[PATCH] ELF core dump options

From: Roland McGrath
Date: Thu Jul 26 2007 - 05:38:31 EST



This adds two sysctl items under fs.binfmt_elf for controlling how memory
segments are dumped in ELF core files. The core_dump_whole_segments option
can be set to have private file mappings dumped in their entirety. Some
people prefer the certainty to the saving disk space and i/o at dump time,
and a global default is easier to set than every individual mm's MMF_DUMP_*.

The more interesting new feature is the core_dump_elf_headers option.
This dumps the first page (only) of a read-only private file mapping if it
appears to be a mapping of an ELF file. Including these pages in the core
dump may give sufficient identifying information to associate the original
DSO and executable file images and their debugging information with a core
file in a generic way just from its contents (e.g. when those binaries were
built with ld --build-id). I expect this to become the default behavior
eventually. Existing versions of gdb can be confused by the core dumps it
creates, so it won't enabled by default for some time to come. Soon many
people will have systems with a gdb that handle these dumps, so they can
use the sysctl option.

On biarch machines, there are two sets of options.
The native dumper uses fs.binfmt_elf.core_dump_*.
The compat dumper uses fs.binfmt_elf.32bit.core_dump_*.

Signed-off-by: Roland McGrath <roland@xxxxxxxxxx>
---
fs/binfmt_elf.c | 171 ++++++++++++++++++++++++++++++++++++++++++++++--------
1 files changed, 145 insertions(+), 26 deletions(-)

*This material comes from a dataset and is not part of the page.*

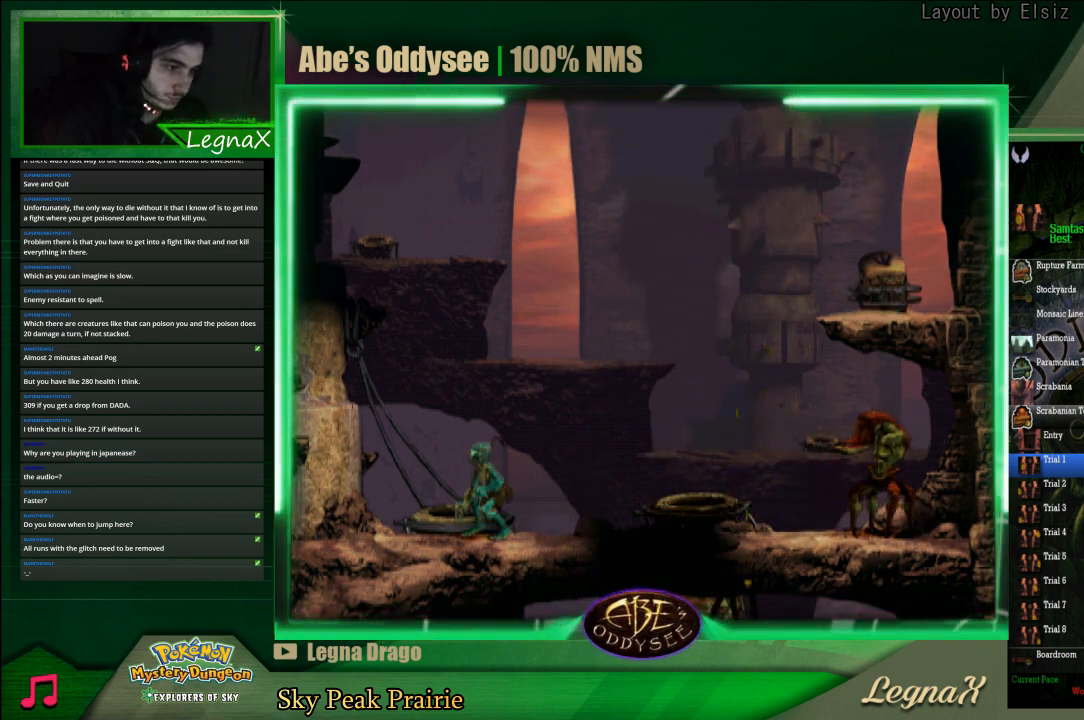
{"buttons": ["R1"], "left_stick": "left", "events": []}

diff --git a/fs/binfmt_elf.c b/fs/binfmt_elf.c
index 4482a06..30565b1 100644
--- a/fs/binfmt_elf.c
+++ b/fs/binfmt_elf.c
@@ -20,6 +20,7 @@
#include <linux/errno.h>
#include <linux/signal.h>
#include <linux/binfmts.h>
+#include <linux/sysctl.h>
#include <linux/string.h>
#include <linux/file.h>
#include <linux/fcntl.h>
@@ -1161,6 +1162,10 @@ out:
* Modelled on fs/exec.c:aout_core_dump()
* Jeremy Fitzhardinge <jeremy@xxxxxxxx>
*/
+
+static int dump_whole_segments;
+static int dump_elf_headers;
+
/*
* These are the only things you should do on a core-file: use only these
* functions to write out all the necessary info.
@@ -1193,17 +1198,14 @@ static int dump_seek(struct file *file, loff_t off)
}

/*
- * Decide whether a segment is worth dumping; default is yes to be
- * sure (missing info is worse than too much; etc).
- * Personally I'd include everything, and use the coredump limit...
- *
- * I think we should skip something. But I am not sure how. H.J.
+ * Decide what to dump of a segment, part, all or none.
*/
-static int maydump(struct vm_area_struct *vma, unsigned long mm_flags)
+static unsigned long vma_dump_size(struct vm_area_struct *vma,
+ unsigned long mm_flags)
{
/* The vma can be set up to tell us the answer directly. */
if (vma->vm_flags & VM_ALWAYSDUMP)
- return 1;
+ goto whole;

/* Do not dump I/O mapped devices or special mappings */
if (vma->vm_flags & (VM_IO | VM_RESERVED))
@@ -1211,17 +1213,51 @@ static int maydump(struct vm_area_struct *vma, unsigned long mm_flags)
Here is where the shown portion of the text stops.